> _WHAT THE EXERCISE ASKS_: Reproduce the lines of the listing below, starting with the line containing "sharing and giving away treasured books" and ending with the line containing "In lieu of flowers, the family asks tha", both included.
[Opening DATA FOR THIS EXERCISE section]
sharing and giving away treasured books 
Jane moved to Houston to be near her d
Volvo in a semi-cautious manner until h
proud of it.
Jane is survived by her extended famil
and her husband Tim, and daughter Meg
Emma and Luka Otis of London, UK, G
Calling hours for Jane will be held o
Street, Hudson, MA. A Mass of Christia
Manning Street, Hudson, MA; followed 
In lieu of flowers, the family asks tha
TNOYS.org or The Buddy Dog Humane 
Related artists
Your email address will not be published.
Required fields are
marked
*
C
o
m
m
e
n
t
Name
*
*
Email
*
[Closing DATA FOR THIS EXERCISE section]
[Opening DATA FOR THIS EXERCISE section]
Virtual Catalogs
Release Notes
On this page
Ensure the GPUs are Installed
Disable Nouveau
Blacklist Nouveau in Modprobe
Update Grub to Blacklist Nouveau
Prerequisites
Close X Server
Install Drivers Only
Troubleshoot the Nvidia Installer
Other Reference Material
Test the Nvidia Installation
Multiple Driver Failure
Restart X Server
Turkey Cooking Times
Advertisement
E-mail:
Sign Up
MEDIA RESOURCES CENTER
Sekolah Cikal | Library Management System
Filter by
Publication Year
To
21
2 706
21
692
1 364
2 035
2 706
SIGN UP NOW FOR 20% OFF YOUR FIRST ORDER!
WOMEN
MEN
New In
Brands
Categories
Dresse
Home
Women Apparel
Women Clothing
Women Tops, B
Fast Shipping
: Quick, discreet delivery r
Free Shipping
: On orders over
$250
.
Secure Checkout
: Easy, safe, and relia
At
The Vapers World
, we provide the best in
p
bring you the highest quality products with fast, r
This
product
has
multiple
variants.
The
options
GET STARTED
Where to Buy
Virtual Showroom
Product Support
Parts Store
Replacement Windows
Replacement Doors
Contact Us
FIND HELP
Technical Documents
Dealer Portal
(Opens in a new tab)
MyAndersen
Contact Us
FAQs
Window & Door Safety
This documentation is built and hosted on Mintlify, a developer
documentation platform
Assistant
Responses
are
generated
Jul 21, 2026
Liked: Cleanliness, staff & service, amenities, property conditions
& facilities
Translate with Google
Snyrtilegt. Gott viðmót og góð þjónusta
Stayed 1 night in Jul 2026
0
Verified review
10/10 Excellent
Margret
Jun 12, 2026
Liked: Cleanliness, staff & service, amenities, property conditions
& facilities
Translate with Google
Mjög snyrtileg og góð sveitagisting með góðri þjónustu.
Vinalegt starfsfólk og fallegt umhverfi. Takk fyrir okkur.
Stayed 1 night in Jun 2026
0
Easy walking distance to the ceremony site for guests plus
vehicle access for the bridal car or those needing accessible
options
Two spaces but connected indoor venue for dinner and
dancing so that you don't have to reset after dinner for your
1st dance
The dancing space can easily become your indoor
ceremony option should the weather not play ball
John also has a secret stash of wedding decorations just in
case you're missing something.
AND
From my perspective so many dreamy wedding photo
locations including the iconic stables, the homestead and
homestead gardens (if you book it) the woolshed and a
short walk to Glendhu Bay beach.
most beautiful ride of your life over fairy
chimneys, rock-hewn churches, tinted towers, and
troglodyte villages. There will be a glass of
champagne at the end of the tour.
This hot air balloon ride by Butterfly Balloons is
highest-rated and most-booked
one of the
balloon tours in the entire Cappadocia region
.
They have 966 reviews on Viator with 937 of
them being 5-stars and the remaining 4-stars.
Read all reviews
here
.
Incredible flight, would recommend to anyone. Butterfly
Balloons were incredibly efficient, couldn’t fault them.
[Closing DATA FOR THIS EXERCISE section]
[Opening DATA FOR THIS EXERCISE section]
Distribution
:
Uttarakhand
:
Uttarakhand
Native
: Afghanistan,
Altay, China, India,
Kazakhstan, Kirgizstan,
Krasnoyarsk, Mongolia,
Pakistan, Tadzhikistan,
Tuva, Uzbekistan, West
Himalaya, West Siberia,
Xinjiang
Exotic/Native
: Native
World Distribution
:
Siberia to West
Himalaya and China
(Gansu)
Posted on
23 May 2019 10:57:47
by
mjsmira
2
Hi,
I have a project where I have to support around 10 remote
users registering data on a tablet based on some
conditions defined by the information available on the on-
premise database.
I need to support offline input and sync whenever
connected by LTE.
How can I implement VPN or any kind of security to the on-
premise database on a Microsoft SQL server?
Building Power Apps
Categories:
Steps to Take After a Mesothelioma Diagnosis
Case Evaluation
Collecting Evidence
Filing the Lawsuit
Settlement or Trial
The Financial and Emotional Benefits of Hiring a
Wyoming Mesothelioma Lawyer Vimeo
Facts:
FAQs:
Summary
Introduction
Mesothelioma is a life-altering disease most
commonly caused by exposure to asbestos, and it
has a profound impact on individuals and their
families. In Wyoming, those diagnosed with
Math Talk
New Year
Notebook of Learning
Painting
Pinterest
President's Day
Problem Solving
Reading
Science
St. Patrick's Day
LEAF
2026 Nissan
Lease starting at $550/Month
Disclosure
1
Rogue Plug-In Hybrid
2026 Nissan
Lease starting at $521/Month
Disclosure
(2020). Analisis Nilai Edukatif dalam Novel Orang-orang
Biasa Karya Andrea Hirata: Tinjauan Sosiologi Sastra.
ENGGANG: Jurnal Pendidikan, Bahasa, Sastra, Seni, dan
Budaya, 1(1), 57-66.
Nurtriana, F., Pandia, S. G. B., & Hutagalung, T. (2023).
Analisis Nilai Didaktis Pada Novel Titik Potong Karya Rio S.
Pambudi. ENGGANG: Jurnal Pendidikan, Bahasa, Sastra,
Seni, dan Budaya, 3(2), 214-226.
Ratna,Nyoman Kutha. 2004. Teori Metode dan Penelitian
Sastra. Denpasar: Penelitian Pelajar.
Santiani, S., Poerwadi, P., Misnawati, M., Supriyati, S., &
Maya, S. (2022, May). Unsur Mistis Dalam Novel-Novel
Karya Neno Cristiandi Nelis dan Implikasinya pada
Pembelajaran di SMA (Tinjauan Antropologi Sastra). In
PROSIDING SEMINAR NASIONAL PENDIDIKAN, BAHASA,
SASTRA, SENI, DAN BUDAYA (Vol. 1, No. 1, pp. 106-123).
[Closing DATA FOR THIS EXERCISE section]
> _EXERCISE SOLUTION_:
sharing and giving away treasured books 
Jane moved to Houston to be near her d
Volvo in a semi-cautious manner until h
proud of it.
Jane is survived by her extended famil
and her husband Tim, and daughter Meg
Emma and Luka Otis of London, UK, G
Calling hours for Jane will be held o
Street, Hudson, MA. A Mass of Christia
Manning Street, Hudson, MA; followed 
In lieu of flowers, the family asks tha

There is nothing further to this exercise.